Down The Slippery Slope Of Moral Decay - And Response

  • Thursday, November 7, 2013

Mr. Exum: 

I cede to you every right to your opinion on benefits for gay “couples,” which is the question now before the Chattanooga City Council. 

What I would object to is the propriety of your comments which condemn those who object to this proposal.  By your statement that“virtually every one of us understands  hatred, prejudice and the difference between right and wrong” you infer that those who object to this proposal are acting out of malice.  On both sides there have been excesses of speech, but the essence of the argument, as I understand it, is that the law, as it stands, provides benefits to those who are legally married.  According to the law, those who are not married, be they heterosexual or homosexual, do not qualify.  This has been the rule of law for ages, and it is only because gays have now included the overturn of established law regarding what constitutes marriage as part of the homosexual agenda that this issue has arisen. 

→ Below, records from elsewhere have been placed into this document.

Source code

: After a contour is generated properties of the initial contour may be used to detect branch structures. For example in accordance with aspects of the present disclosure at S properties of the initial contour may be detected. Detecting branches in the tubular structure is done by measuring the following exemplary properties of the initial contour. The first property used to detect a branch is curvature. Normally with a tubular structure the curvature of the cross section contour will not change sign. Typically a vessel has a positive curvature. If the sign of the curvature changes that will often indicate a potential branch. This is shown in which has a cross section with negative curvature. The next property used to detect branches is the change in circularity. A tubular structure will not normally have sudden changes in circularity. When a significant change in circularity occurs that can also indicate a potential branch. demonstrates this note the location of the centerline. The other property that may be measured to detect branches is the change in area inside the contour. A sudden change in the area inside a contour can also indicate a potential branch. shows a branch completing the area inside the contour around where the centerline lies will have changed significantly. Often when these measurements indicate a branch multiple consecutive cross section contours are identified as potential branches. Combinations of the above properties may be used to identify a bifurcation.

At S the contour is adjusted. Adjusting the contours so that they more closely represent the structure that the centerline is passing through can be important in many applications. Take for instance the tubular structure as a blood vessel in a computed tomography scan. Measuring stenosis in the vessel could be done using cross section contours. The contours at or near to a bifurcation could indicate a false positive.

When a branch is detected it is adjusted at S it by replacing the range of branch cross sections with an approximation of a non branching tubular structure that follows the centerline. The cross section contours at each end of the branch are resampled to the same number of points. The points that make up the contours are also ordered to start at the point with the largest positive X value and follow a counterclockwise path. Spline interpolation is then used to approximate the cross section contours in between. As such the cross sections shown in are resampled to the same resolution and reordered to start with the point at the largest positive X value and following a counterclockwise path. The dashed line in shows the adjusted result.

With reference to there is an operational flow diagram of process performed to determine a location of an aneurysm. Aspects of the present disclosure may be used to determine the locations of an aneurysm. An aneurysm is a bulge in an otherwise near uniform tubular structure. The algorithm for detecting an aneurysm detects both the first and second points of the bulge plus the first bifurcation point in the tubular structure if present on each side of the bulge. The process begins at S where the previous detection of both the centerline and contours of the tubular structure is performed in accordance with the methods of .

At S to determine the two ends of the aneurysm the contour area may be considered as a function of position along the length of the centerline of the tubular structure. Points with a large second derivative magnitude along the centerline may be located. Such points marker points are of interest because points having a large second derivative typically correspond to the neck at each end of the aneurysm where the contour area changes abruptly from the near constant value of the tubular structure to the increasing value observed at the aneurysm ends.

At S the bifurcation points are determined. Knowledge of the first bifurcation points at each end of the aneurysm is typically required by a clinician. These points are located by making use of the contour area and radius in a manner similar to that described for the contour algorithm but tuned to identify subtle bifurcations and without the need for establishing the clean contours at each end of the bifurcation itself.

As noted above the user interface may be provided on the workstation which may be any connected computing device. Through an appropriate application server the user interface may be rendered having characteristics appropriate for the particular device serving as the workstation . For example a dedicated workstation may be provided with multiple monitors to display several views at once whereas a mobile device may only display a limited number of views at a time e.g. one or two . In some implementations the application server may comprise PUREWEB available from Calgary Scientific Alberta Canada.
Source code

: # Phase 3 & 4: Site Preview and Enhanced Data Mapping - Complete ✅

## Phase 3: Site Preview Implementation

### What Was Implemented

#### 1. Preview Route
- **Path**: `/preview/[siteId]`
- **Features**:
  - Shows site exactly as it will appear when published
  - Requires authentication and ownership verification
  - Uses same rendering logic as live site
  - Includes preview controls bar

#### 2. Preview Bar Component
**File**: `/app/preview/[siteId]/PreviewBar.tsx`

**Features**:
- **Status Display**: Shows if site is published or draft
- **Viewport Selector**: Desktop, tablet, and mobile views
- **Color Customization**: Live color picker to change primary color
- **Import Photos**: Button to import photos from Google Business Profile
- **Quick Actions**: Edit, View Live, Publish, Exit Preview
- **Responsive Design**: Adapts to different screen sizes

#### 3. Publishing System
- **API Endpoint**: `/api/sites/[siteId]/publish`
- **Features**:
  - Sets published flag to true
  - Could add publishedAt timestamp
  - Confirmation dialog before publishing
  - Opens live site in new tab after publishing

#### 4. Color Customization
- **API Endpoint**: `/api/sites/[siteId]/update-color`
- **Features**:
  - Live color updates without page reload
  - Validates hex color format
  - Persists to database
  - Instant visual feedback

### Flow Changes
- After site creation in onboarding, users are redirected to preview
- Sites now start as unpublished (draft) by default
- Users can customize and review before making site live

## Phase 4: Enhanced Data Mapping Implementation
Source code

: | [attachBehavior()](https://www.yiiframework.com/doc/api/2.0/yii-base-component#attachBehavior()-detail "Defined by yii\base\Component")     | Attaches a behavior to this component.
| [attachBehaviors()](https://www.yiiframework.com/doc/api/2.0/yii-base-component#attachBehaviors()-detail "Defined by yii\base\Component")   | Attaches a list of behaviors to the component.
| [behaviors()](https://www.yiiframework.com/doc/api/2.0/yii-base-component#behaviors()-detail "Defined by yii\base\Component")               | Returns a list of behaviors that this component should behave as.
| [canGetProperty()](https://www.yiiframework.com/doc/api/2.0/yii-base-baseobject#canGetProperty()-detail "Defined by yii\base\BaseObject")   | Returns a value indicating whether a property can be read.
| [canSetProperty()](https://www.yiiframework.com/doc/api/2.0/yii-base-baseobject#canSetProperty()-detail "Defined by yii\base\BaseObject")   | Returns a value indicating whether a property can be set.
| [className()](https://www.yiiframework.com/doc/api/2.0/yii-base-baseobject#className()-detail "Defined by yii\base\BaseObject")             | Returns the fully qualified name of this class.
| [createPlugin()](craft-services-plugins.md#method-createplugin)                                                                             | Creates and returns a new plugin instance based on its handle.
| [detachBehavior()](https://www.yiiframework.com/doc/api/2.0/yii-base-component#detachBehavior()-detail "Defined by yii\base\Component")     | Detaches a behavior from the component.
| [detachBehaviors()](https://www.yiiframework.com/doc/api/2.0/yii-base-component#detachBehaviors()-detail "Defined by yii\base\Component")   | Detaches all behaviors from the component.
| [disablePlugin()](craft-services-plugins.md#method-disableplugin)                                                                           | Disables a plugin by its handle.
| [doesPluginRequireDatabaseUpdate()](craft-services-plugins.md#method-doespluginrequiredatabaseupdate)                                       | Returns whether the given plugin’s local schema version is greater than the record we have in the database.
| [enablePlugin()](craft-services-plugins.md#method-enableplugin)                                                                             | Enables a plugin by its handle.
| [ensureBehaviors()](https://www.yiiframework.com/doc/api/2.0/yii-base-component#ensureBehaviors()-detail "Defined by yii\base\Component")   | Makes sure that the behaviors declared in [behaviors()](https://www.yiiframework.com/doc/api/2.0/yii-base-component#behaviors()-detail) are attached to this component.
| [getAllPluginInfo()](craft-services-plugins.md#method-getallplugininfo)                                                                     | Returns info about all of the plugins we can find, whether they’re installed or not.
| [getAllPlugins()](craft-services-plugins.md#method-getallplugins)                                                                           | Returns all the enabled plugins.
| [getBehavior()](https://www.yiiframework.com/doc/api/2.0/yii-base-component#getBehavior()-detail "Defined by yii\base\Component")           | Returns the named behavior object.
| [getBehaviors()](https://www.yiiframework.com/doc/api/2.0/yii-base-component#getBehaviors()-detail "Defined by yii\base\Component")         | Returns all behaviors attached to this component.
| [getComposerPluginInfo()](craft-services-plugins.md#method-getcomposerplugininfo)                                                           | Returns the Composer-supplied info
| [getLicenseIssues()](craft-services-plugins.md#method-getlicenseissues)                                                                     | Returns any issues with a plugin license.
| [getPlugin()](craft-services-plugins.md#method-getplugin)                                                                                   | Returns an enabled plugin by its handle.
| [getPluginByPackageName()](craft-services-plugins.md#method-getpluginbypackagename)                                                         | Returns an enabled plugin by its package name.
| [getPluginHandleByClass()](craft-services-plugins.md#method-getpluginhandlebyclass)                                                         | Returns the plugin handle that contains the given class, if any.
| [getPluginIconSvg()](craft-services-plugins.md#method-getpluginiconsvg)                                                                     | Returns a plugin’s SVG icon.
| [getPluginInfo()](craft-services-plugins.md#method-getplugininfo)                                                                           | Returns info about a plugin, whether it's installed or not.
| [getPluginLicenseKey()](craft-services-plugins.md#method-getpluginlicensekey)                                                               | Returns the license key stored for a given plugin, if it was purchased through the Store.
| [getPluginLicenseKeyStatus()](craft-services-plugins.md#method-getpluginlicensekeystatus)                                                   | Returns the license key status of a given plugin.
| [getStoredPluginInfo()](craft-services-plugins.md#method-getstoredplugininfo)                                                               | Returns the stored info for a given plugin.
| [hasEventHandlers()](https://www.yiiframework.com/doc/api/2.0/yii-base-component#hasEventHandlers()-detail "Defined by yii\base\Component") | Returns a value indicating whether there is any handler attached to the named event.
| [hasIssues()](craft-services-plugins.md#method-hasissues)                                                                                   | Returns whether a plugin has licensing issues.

You have rightly raised a question when you ask: “If you approve same-sex benefits where no marriage is involved, what do you do about the man and woman who are not married but who live together? What is the difference if they love each other like a same-sex couple? Who determines a “committed relationship” versus “just an arrangement” where a friend gets health insurance? And, since without a marriage there can be no divorce, how will the city of Chattanooga know a same-sex couple has split up?” Let me say that I do not take your comments to be unloving, hateful, or guided by prejudice, though some would say that you are making a false issue that is designed to weaken the intent of this proposal before the Council.  To the gay community any objection to their agenda is said to be hateful, unloving, and prejudicial. 

The gay community, by advocating these changes in law, does so on the grounds that the opposition is engaged in denying them their civil rights.  Doesn’t it strike anyone as peculiar that they are willing to deny those same rights to a male and female who are living together without marriage as is declared in the proposed ordinance?  So much for the civil rights argument. 

You presume to influence the argument in favor of the proposal by asserting:  “I believe a gay person is born that way…I think God created each of us and, therefore, if God created someone who is gay, that is God’s business.”  In the first place, there is not a single incontrovertible bit of scientific evidence that a person is born homosexual. In fact there is much evidence to the contrary.  And certainly the Christian community has almost universally rejected the homosexual definition of marriage.  I'm not sure on whose side you really are on. 

You claim to be a Christian, and I suppose that means you believe in the revelation of God as given in the Holy Scriptures.  It is only reasonable to believe that, if God created homosexuals, as you claim, He would not afterward condemn his own creation as abominable, as the Scriptures declare.  Homosexuality is a frontal attack on the institution of marriage which God created.  It rejects one of the main purposes of marriage as taught in the Scriptures, of being able to “be fruitful and multiply.” Are you as ready to say that these statements of Scripture are “God’s business” as well?  We can’t pick and choose Scriptures to fit with our own opinions. 

The proposal before the City Council is just another measure down the slippery slope of moral decay that endangers our nation.  You say that the proposal is just about benefits.  Many of us say it is about much more than that.  It is about the recognition of a gay partnership being recognized as acceptable as legal marriage.  Hatred and prejudice have nothing to do with this issue, unless you are so foolish as to deny that the whole history of mankind has objected to this definition of marriage.

James West
Ringgold 

* * * 

Mr. West , 

The ordinance in front of City Council is for domestic partnerships, not just same-sex couples. So your argument that the gay community does not advocate for equal rights to heterosexual couples living together is inaccurate.  

Secondly, as a Christian woman who has been in a loving, wonderful marriage to a man for many years, I take great offense to your assertion that one of the main purposes of marriage is to “be fruitful and multiply."  My husband and I are not able to have children. Does that mean our marriage, and the marriages of so many who do not or cannot have children, is less of a marriage in the eyes of God? I think not. And if it does mean that, than my God is much, much different than yours. Your argument is inaccurate, selfish, and flawed.